1926, ein Jahr nach der Entstehung von Kaufmanns „Zeitgenossen“, führte der Schriftsteller Isaac Bashevis Singer ein Interview mit Jankel Adler über seine Beziehung zur jüdischen Herkunft und Kunst. Er präsentiert ihn als in der „deutschen Heimat" lebenden Künstler, wo er Anerkennung erlangte, aber immer noch seine „jidiszykajt" betont.[18] Adler blieb seiner Neigung zum Expressionismus treu, die er in dem Beitrag von 1922 formuliert hatte – mit der Betonung des Unterschieds zwischen Impressionismus und Expressionismus: „Der Erste richtet sich vor allem auf den Sehsinn, während der Zweite sich an alle Menschenwesen richtet. Der Impressionist hat seine festgelegten optischen und künstlerischen Regeln, und der Expressionist nähert sich den Dingen ohne Erfahrung, brutal, roh wie das Leben selbst.“[19] Doch sieben Jahre nach der Veröffentlichung der ersten Ausgabe der Zeitschrift Jung Jiddisch und beeinflusst vor allem von seiner Erfahrung als Mitglied der Gruppe Das Junge Rheinland sowie unter dem Eindruck der Arbeiten der Novembergruppe wollte Adler nicht mit mehr mit „Ismen“ identifiziert werden. Interessanter noch – er versäumte es nicht zu erwähnen, dass er in Deutschland immer noch als jüdischer Künstler aus Polen wahrgenommen werde, das heißt als ein „Anderer“, ein Fremder. In einer Erinnerung an die Auszeichnung, die er für die Ausführung eines Wandgemäldes in der Düsseldorfer Tonhalle anlässlich der GeSoLei-Ausstellung 1926 erhalten hatte, klagte er über den Neid seiner Kollegen: „Obwohl ich zur Spitze der modernen Kunst der deutschen Rheinregion gehörte, hat diese Auszeichnung in gewissen Kreisen für böses Blut gesorgt. Sie beschwerten sich darüber, dass die Auszeichnung einem Ostjuden zugefallen sei.“[20] Neben Adler hatten jedoch auch weitere Mitglieder des Jungen Rheinland (Arthur Kaufmann, Adolf Uzarski, Werner Heuser und Heinz May) diese Auszeichnung erhalten.

 

So schwer es fällt, das Foto der Jung-Jiddisch-Künstler und Kaufmanns Porträt von den Mitgliedern des Jungen Rheinland zu vergleichen, so verschieden sind auch Programm, Stil und Charakter der Aktivitäten beider Gruppen. Die Jung-Jiddisch-Gruppe, die stark von der radikalen Kiewer Kulturliga beeinflusst war, konzentrierte sich auf ihre Rolle als Schöpfer eines neuen jüdischen Kunstprogramms, das einen von jüdischer Mystik und jiddischer Literatur inspirierten, apokalyptischen und messianischen Inhalt in expressionistisch-futuristischem Stil zum Ausdruck brachte.

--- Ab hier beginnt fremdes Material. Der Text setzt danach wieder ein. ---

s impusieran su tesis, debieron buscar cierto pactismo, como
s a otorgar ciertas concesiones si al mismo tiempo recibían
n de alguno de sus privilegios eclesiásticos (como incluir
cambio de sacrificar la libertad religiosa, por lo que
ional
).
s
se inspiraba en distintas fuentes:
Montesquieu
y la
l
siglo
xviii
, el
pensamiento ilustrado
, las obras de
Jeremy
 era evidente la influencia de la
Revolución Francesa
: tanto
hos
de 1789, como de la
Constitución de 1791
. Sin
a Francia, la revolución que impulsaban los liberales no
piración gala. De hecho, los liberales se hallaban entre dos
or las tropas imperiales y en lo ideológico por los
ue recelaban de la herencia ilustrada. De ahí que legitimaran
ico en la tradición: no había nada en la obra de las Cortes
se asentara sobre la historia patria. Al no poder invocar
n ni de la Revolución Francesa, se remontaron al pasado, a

Dadurch war sie eine situative Gruppe, aus starken Persönlichkeiten zusammengesetzt, deren Ziel es war, einen kulturellen und sozialen Wandel herbeizuführen. Sie experimentierte tapfer mit der Form. Das Junge Rheinland hingegen war ein Kollektiv, dessen Interesse hauptsächlich in der gemeinsamen Präsentation seiner Werke lag. Die von den Mitgliedern der Gruppe vertretene Stilistik und Ideologie waren recht eklektisch, manchmal auch konservativ. Gemeinsam war jedoch beiden Gruppen, dass sie im Rahmen des damals populären Paradigmas der Erneuerung der Kunst operierten und in einem regionalen Kontext tätig waren. Ihr Denken, ihr Handeln und ihre Rezeption stehen zudem in Verbindung mit der spezifischen Dynamik der beiden Städte. Diese Besonderheit beeinflusste auch ihr letztes Schicksal bezüglich der Auflösung beider Gruppen. Nicht zuletzt waren ihnen anarchistische Ansichten gemeinsam; auch hier mag ein Grund dafür liegen, dass Jankel Adler seinen Platz in Düsseldorf fand, bis er – 1933 – vor den Nationalsozialisten fliehen musste.